Little projects mean lot to many, Leyens says|[01/26/07]
Published 12:00 am Friday, January 26, 2007
Projects such as repairing city sidewalks don’t cost much, but have large economic benefits, Mayor Laurence Leyens said Thursday.
They are also “what everybody cares about” Leyens said Thursday as guest speaker at the Vicksburg Rotary Club.
He made his comments in response to praise from a club member about the ongoing sidewalk restoration and construction program making sidewalks more-accessible, especially for older walkers.
“That’s a perfect example,” Leyens said. “We’re talking about pennies relative to the city budget, but that’s what everybody cares about. We spent almost $1 million on the replacement of the low-pressure gas system up in the North Ward so that our children’s children would have dependable gas.”
That project got little publicity, Leyens said.
Sidewalk projects, on the other hand, impress both locals and visitors.
“The economic impact is immeasurable,” Leyens said, adding that landscaping and maintenance by owners of private property are also noticed and appreciated. “It’s so important to encourage this,” he said.
Leyens, in the second year of his second four-year term, said many efforts below the public’s radar matter, including city government’s internal workings.
“I’ve been mainly working on the inside, trying to clean up our accounting practices, create accountability in government,” Leyens said.
The city hires an audit firm each year to examine books and report matters auditors believe should be corrected. The list of such corrections the past three years has fallen from 70 to 30 to seven pages, Leyens said.
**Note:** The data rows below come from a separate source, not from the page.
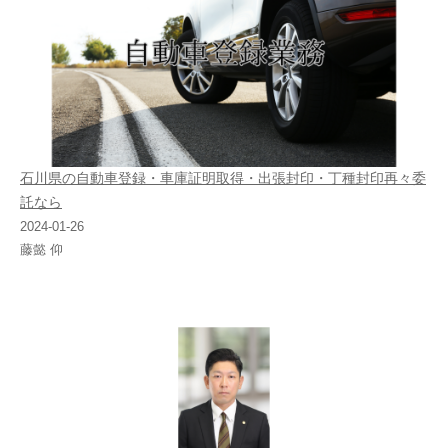
石川県の自動車登録・車庫証明取得・出張封印・丁種封印再々委
託なら
2024-01-26
藤懿 仰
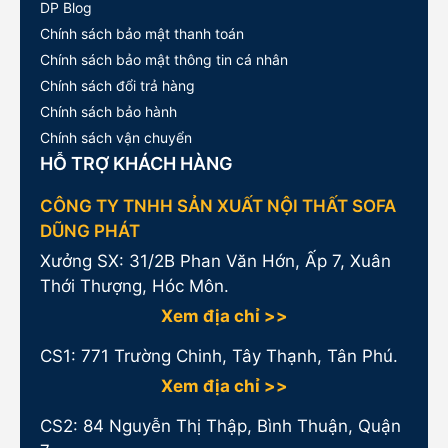
DP Blog
Chính sách bảo mật thanh toán
Chính sách bảo mật thông tin cá nhân
Chính sách đổi trả hàng
Chính sách bảo hành
Chính sách vận chuyển
HỖ TRỢ KHÁCH HÀNG
CÔNG TY TNHH SẢN XUẤT NỘI THẤT SOFA
DŨNG PHÁT
Xưởng SX: 31/2B Phan Văn Hớn, Ấp 7, Xuân
Thới Thượng, Hóc Môn.
Xem địa chỉ >>
CS1:
771 Trường Chinh, Tây Thạnh, Tân Phú.
Xem địa chỉ >>
CS2: 84 Nguyễn Thị Thập, Bình Thuận, Quận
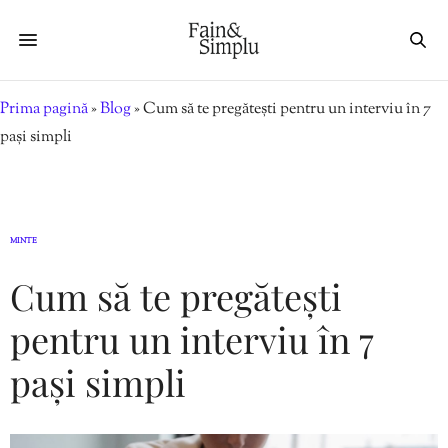
Prima pagină
»
Blog
»
Cum să te pregătești pentru un interviu în 7
pași simpli
MINTE
Cum să te pregătești
pentru un interviu în 7
pași simpli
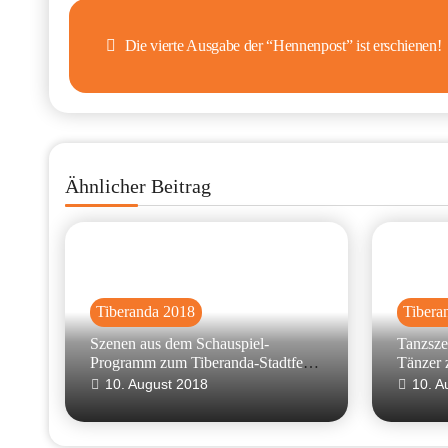
Beitragsnavigation
Die vierte Ausgabe der “Hennenpost” ist erschienen!
Ähnlicher Beitrag
Tiberanda 2018
Tibera
Szenen aus dem Schauspiel-
Tanzsze
Programm zum Tiberanda-Stadtfest
Tänzer 
vom 04. August 2018
vom 04.
10. August 2018
10. A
“That is improvement by far,” Leyens said.
The use of technology as a management tool is also being used, including in a system that is being tested and that will automatically track all 290 city vehicles. Tasks and locations of city workers will be tracked and probably made available to the public through the Internet, Leyens said.
“I’d like to get it on the Web so that if you see Truck 35 on your street you can actually see why they’re there, what work order they’re working on because it’s public information,” Leyens said.
Economic development has been the overriding emphasis of his second term, Leyens said in the update. He and others are “spending all of our time out in the field, trying to sell real estate, trying to promote (the creation of) businesses. And I think it not only affects our future economically but it also affects quality of life.
“There are niche markets that are missing here that are very obvious, such as an ice-cream shop. We have 130,000 daily consumers; we certainly could support an ice-cream shop. But (such businesses) are not going to come; we’ve got to go out and find it and bring it in, so that’s what we’ve been working on so that you don’t feel as compelled to go to Jackson” for such activities.
In attracting business and investment the federal tax-incentive plan passed in response to Hurricane Katrina, the Gulf Opportunity Zone, has helped, Leyens said.
“It’s unbelievable,” Leyens said of the financial incentives offered in the zone, of which Warren County is part. “It makes all the other stuff sort of moot at this point.”
Vicksburg also continues to need more affordable housing, Leyens said.
“We have 5,500 people who drive to Vicksburg every day to work,” Leyens said, adding that the city’s current housing stock limits its ability to attract such commuters to move here.
An urban renewal plan – the second in as many city-board terms – was created by the board last year. It is designed to use measures like stepped-up code enforcement to spur private-sector redevelopment of the area south of downtown from the east side of Washington Street to the riverfront.
Of a $16.9 million bond issue also passed last year, about $600,000 was designated to be spent in the area, all on street and related improvements. A “test project” between Veto and Depot streets is to begin within two weeks, with landscaping similar to that done on Halls Ferry Road in Marcus Bottom except on the sides of Washington Street instead of in the middle, Leyens said.
In addition two properties are to be purchased by the city government from its general fund.
“The plan is to slow it down on Washington Street, make it a tourist corridor and re-invent residential living right on Washington Street proper. There’s a lot of commercial buildings that we’re hoping will disappear.
“The whole purpose of the urban renewal plan is to take what I believe is our most-valuable asset and our most under-utilized real estate and to correct it,” Leyens said, emphasizing the value of the view from the area of the Mississippi River.
“I hope that you in the private sector will think about it as a place to live, a place to invest,” Leyens said. “There’s tremendous opportunity down there, undervalued property.”